Source data:
········
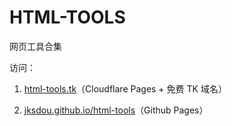 # HTML-TOOLS

网页工具合集

访问：

1. [html-tools.tk](https://html-tools.tk)（Cloudflare Pages + 免费 TK 域名）

2. [jksdou.github.io/html-tools](https://jksdou.github.io/html-tools/)（Github Pages）
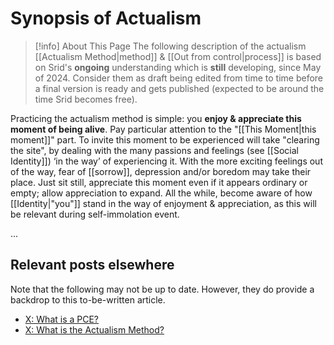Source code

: # Synopsis of Actualism

>[!info]  About This Page
> The following description of the actualism [[Actualism Method|method]] & [[Out from control|process]] is based on Srid's **ongoing** understanding which is **still** developing, since May of 2024. Consider them as draft being edited from time to time before a final version is ready and gets published (expected to be around the time Srid becomes free).

Practicing the actualism method is simple: you **enjoy & appreciate this moment of being alive**. Pay particular attention to the "[[This Moment|this moment]]" part. To invite this moment to be experienced will take "clearing the site", by dealing with the many passions and feelings (see [[Social Identity]]) ‘in the way’ of experiencing it. With the more exciting feelings out of the way, fear of [[sorrow]], depression and/or boredom may take their place. Just sit still, appreciate this moment even if it appears ordinary or empty; allow appreciation to expand. All the while, become aware of how [[Identity|"you"]] stand in the way of enjoyment & appreciation, as this will be relevant during self-immolation event.

...

## Relevant posts elsewhere

Note that the following may not be up to date. However, they do provide a backdrop to this to-be-written article.

- [X: What is a PCE?](https://x.com/sridca/article/1862587658452525148)
- [X: What is the Actualism Method?](https://x.com/sridca/article/1858213989257543840)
········
## Your instructions
In the entries above, find the line that contains "About This Page", then repeat exactly every line from the first one through that line, with no pictures.

## Response to this task
 # HTML-TOOLS

网页工具合集

访问：

1. [html-tools.tk](https://html-tools.tk)（Cloudflare Pages + 免费 TK 域名）

2. [jksdou.github.io/html-tools](https://jksdou.github.io/html-tools/)（Github Pages）
Source code

: # Synopsis of Actualism

>[!info]  About This Page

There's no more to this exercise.